• [TASK ITEM]: Repeat every line of the data exactly; no picture belongs in the copy.
********************
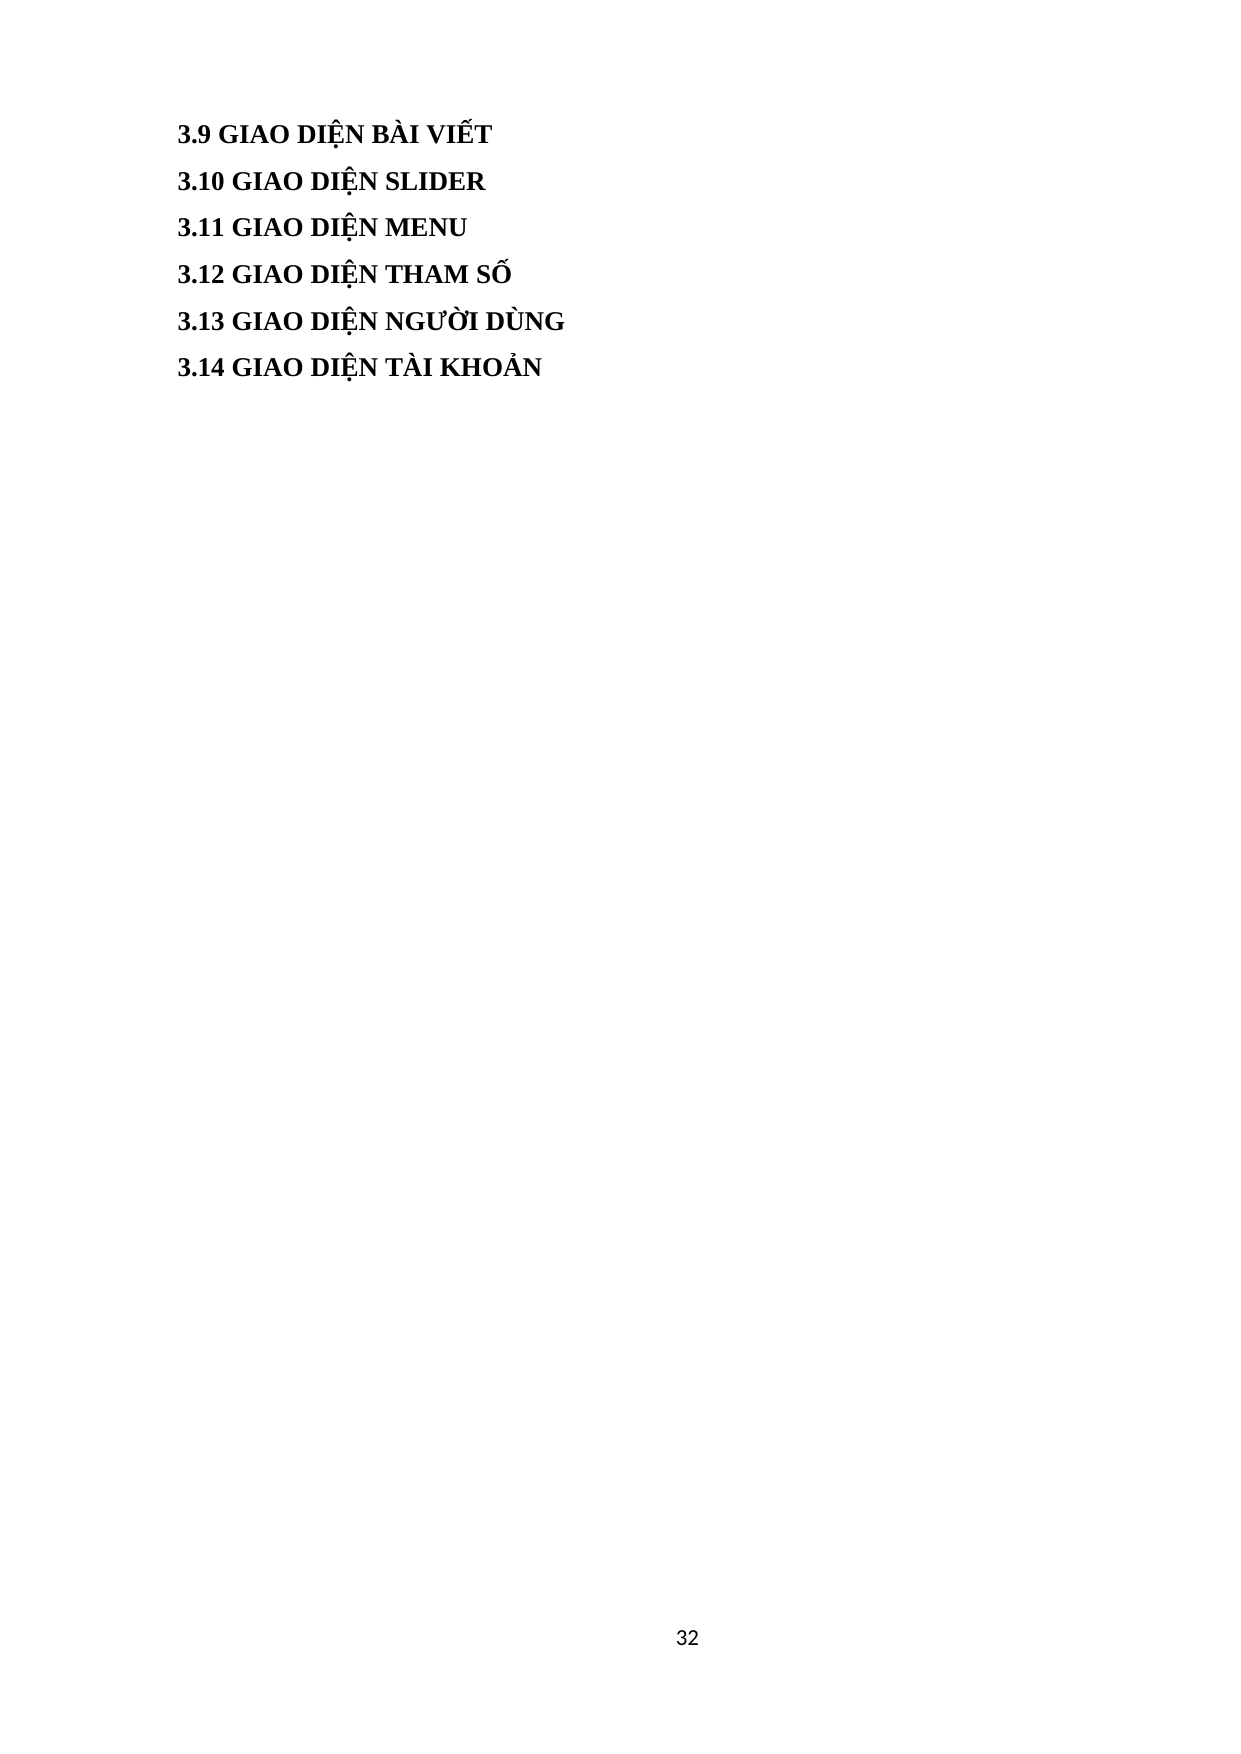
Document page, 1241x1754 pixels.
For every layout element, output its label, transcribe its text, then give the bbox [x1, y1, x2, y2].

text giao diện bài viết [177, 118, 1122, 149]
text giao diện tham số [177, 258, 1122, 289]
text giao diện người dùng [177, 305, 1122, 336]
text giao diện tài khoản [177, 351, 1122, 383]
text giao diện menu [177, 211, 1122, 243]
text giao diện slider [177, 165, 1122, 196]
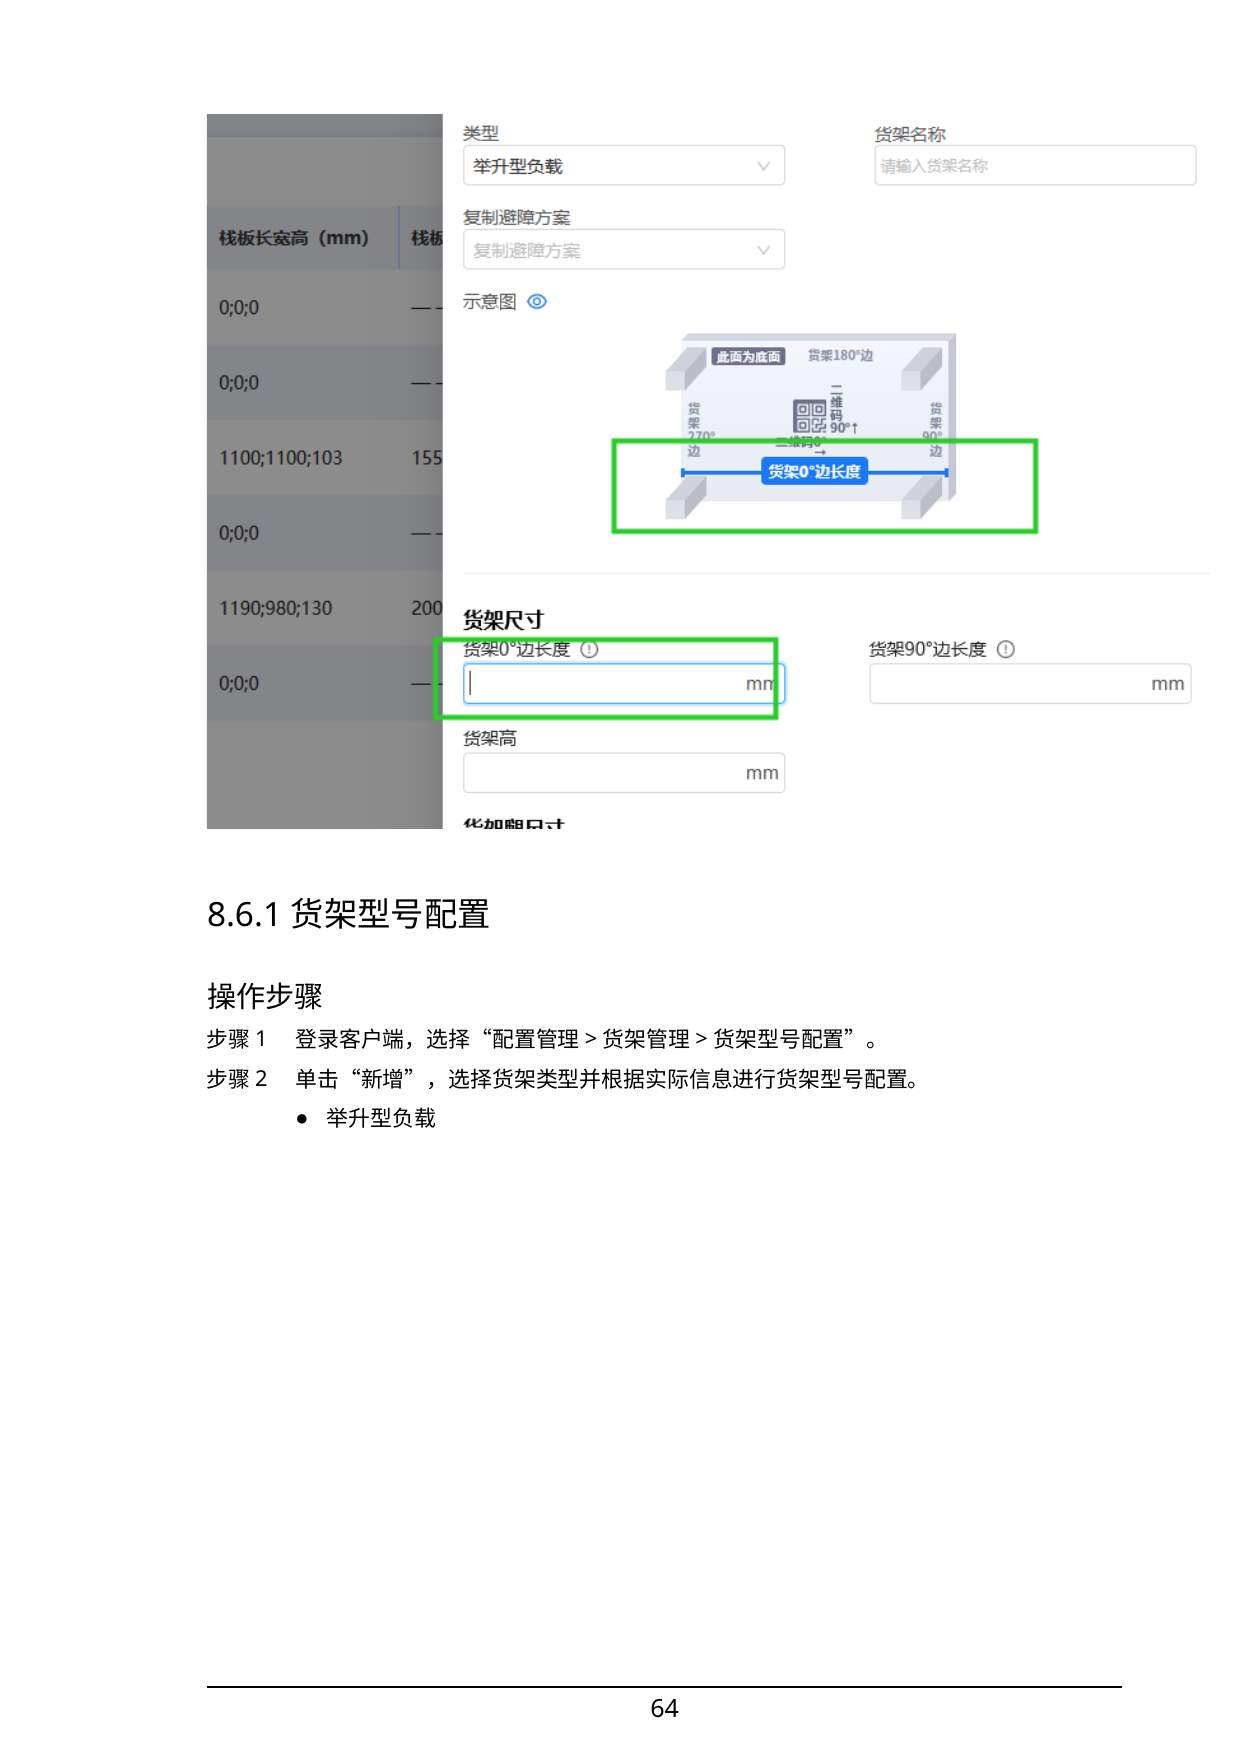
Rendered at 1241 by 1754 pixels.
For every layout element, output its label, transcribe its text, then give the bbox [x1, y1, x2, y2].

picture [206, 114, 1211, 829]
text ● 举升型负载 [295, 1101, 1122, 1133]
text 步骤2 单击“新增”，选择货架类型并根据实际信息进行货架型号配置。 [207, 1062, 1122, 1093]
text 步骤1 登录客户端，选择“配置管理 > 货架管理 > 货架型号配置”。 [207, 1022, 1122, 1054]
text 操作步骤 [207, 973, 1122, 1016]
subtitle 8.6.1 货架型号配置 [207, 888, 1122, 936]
********************
• [SOLUTION]:
Document page, 1241x1754 pixels.
For every layout element, output its label, transcribe its text, then give the bbox [x1, y1, x2, y2].

text giao diện bài viết [177, 118, 1122, 149]
text giao diện tham số [177, 258, 1122, 289]
text giao diện người dùng [177, 305, 1122, 336]
text giao diện tài khoản [177, 351, 1122, 383]
text giao diện menu [177, 211, 1122, 243]
text giao diện slider [177, 165, 1122, 196]
Rendered at 1241 by 1754 pixels.
For every layout element, output its label, transcribe its text, then give the bbox [x1, y1, x2, y2].

picture [206, 114, 1211, 829]
text ● 举升型负载 [295, 1101, 1122, 1133]
text 步骤2 单击“新增”，选择货架类型并根据实际信息进行货架型号配置。 [207, 1062, 1122, 1093]
text 步骤1 登录客户端，选择“配置管理 > 货架管理 > 货架型号配置”。 [207, 1022, 1122, 1054]
text 操作步骤 [207, 973, 1122, 1016]
subtitle 8.6.1 货架型号配置 [207, 888, 1122, 936]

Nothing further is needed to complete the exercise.